1.5.3.4 Diazepam induced sleep – A large number of substances are able to either stimulate the CNS and cause excitation or cause a decrease in activity thereby producing drowsiness, thus indicating sedation and CNS depression. Standard drugs such as diazepam act selectively on GABAA receptor, which mediates fast inhibitory synaptic transmission throughout the central nervous system (Ngo Bum et al., 2012). The sedative property of a plant can be confirmed by its ability to potentiate the duration of diazepam induced sleep (Ngoupaye et al., 2013).
1.5.4 Pain Studies
Orofacial formalin test – This method assesses visceral pain response and is considered an acceptable representation of clinical pain in comparison to methods which elicit thermal pain e.g. hot plate (Besra et al., 1996, Morrow et al., 1998). The orofacial region is one of the most densely innervated areas of the body by the trigeminal nerve which focuses some of the most acute pain. It is the site of frequent chronic and referred pains such as migraine (Munoz et al., 2010). Increased pain in response to noxious stimulation following peripheral tissue injury depends on an increase in the sensitivity of primary afferent nociceptors at the site of injury i.e peripheral sensitization and on an increase in the excitability of neurons in the CNS i.e central sensitization (Coderrre and Melzack, 1992).
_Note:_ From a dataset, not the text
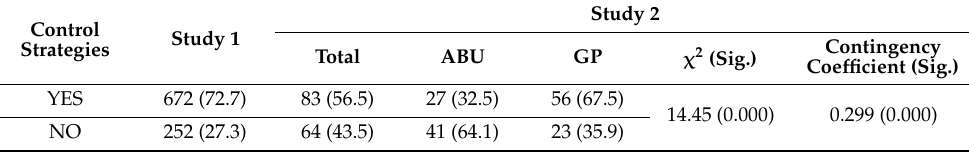
Table 4. Perception of drug use control for the whole sample. Control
The acetic acid induced abdominal writhing assesses peripheral anti-nociceptive activity (Wani et al., 2012). Carageenan induced hyperalgesia which exhibits a biphasic response is a method that assess inflammatory pain without any injury to the inflamed tissue (Gill et al., 2013).
1.5.5 Anti-Convulsant studies
An evaluation of the potential pro and anti convulsant potential of a test compound is often included in the CNS safety pharmacology of drugs. These tests can identify the convulsant/anticonvulsant effects of novel compounds. The pentylenetetrazole test is a primary test that identifies compounds that prevent and/ raise seizures threshold (White, 1999).
1.6. Aim/Objectiv
The aim of the sudy is to investigate the anxiolytic effects of the leaf extracts of Mitracarpus villosus (MV) and its active fractions(s) in rodents.
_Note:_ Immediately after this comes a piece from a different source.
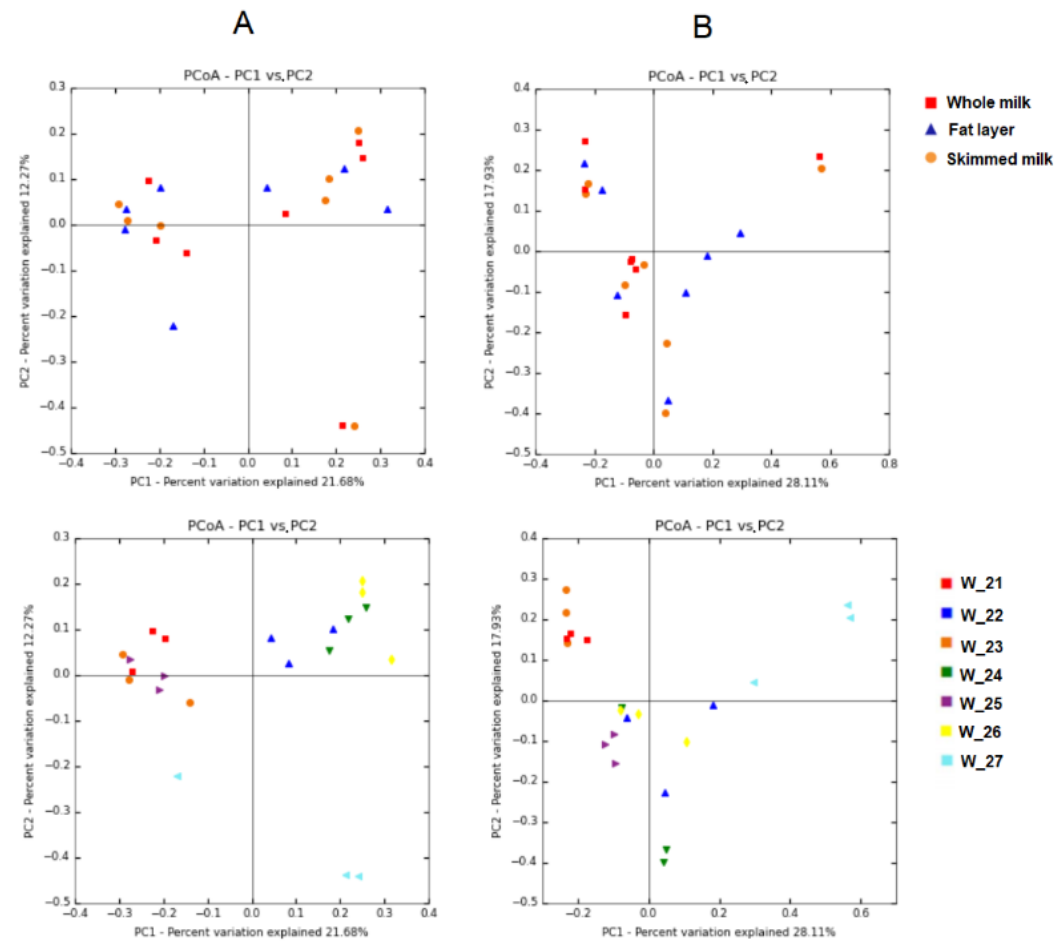
Figure 5. PCoA plots of bacterial profiles (at the OTU level) based on the Jaccard’s coefficient for binary data (presence/absence) ( A ) and on Bray–Curtis similarity analysis (relative abundance) ( B ) from the whole milk samples ( n = 7) collected from women 21 to 27 and their fractions: the fat layer and the skimmed milk. The value given on each axis label represents the percentage of the total variance explained by that axis. In the upper figures, color and shape of the symbol indicate the milk fraction (red squares, whole milk; blue triangles, fat layer; orange circles, skimmed milk). In the bottom figures, different colors of the symbols represent the samples provided by each woman, independently of the milk fraction.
1.6.1. Specific Objectives
The specific objectives of this study are to:
- Determine the constituents of the leaf extract of Mitracarpus villosus and its fraction using phytochemical analysis.
- Carry out preliminary/pilot tests to determine the effect of the hexane, methanol and ethylacetate leaf extracts of Mitracarpus villosus on diazepam induced sleep, hole-board and staircase test in mice.
- Evaluate the safety profile of the most active fraction of Mitracarpus villosus leaf by means of acute toxicity (LD50) and sub-chronic toxicity testing of the extract
- Examine the anxiolytic effects of the ethylacetate extract of Mitracarpus villosus and its active fraction using Hole-board, Open Field Test, Staircase test, Light/dark Box and Elevated PlusMaze.
- Elucidate the possible mechanism(s) underlying the anxiolytic actions of the ethylacetate leaf extract of Mitracarpus villosusif any by interaction with antagonists.
- Test the effects of theethylacetate leaf extract of Mitracarpus villosus on pain, inflammation and pyrexia.
1.7 Research Hypothesis
The plant Mitracarpus villosus contains pharmacologically active principles with anxiolytic effects and it is non-toxic.